Su simplicidad de ejecución y la satisfacción de gozo que produce, lo único que puede hacer es que, si en caso de que el deseo por alguien en concreto decrezca (el deseo contrariamente a lo que se cree no suele, salvo casos marcados de melancolía, decrecer por “todos” sino solo por “ti”) se puede tender a optar muy lícitamente por la masturbación frente a lo farragoso que resulta para un deseo decaído el interaccionar con esa persona.

 

Y eso no es una sustitución o un remplazo sino un remedio. Creedme, aún en este caso, es mucho mejor el masturbarse regularmente que el coaccionar, esperando que el “depósito” se rellene milagrosamente, nuestro deseo evitando el masturbarnos.
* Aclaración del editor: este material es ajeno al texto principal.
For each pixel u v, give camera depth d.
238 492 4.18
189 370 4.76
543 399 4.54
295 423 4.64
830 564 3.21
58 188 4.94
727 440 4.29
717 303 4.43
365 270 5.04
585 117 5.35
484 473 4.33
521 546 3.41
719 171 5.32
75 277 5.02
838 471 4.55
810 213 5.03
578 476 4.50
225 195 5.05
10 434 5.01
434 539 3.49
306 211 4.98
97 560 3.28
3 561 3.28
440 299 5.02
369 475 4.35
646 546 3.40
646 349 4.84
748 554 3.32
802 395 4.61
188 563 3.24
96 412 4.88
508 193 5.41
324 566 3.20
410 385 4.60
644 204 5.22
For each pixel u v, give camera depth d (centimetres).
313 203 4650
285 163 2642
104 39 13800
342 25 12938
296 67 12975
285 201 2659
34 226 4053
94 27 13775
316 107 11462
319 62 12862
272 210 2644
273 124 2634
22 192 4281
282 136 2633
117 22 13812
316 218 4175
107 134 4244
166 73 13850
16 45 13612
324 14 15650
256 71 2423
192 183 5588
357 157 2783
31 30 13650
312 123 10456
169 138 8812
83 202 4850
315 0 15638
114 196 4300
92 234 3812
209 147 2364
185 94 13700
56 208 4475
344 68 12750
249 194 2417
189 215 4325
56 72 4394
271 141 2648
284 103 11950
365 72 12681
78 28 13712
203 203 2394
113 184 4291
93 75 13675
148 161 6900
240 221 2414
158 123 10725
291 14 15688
Mientras nos masturbamos, somos seres eróticos que potencian su imaginario erótico y que, en cualquier momento, sostiene la posibilidad de que ese deseo alimentado se recanalice hacia la persona que amamos pero involuntariamente deseamos en términos carnales un poco menos.

 

Eso se hace, en ocasiones, difícil de entender por la persona que nos acompaña y nos resulta, por la lógica de la “familiaridad”, menos deseable; “no me tocas pero te pasas el día tocándote”. Y es comprensible ese resquemor, pues le sería más fácil comprender que si “no me toca” es porque no quiere tocar nada que el que si “no me toca” es porque, queriendo tocar, prefiere no tocarme a mí.

 

Sin embargo, y como decíamos, ese planteamiento es erróneo; si en algún momento el que nos acompaña no quisiera de verdad tocar nada (cosa que sería verdaderamente preocupante), ahí sí que se acabaría cualquier posibilidad de ser “retocadas”. Y lo mismo es aplicable a la inversa, si somos nosotras las que hemos dejado de sentir un especial interés por tocar en el piano de casa pero seguimos queriendo oír y componer música.

 

Y es que el mayor estímulo para estimular el apetito es comer y si de un tiempo a esta parte preferimos un sándwich en la cocina a una sofisticada cena romántica, quizá sea una lástima, pero ni el sándwich tiene la culpa ni habrá mejor remedio que él en ese momento para no morir de inanición (y eso de morirse sí que tiene mal arreglo…).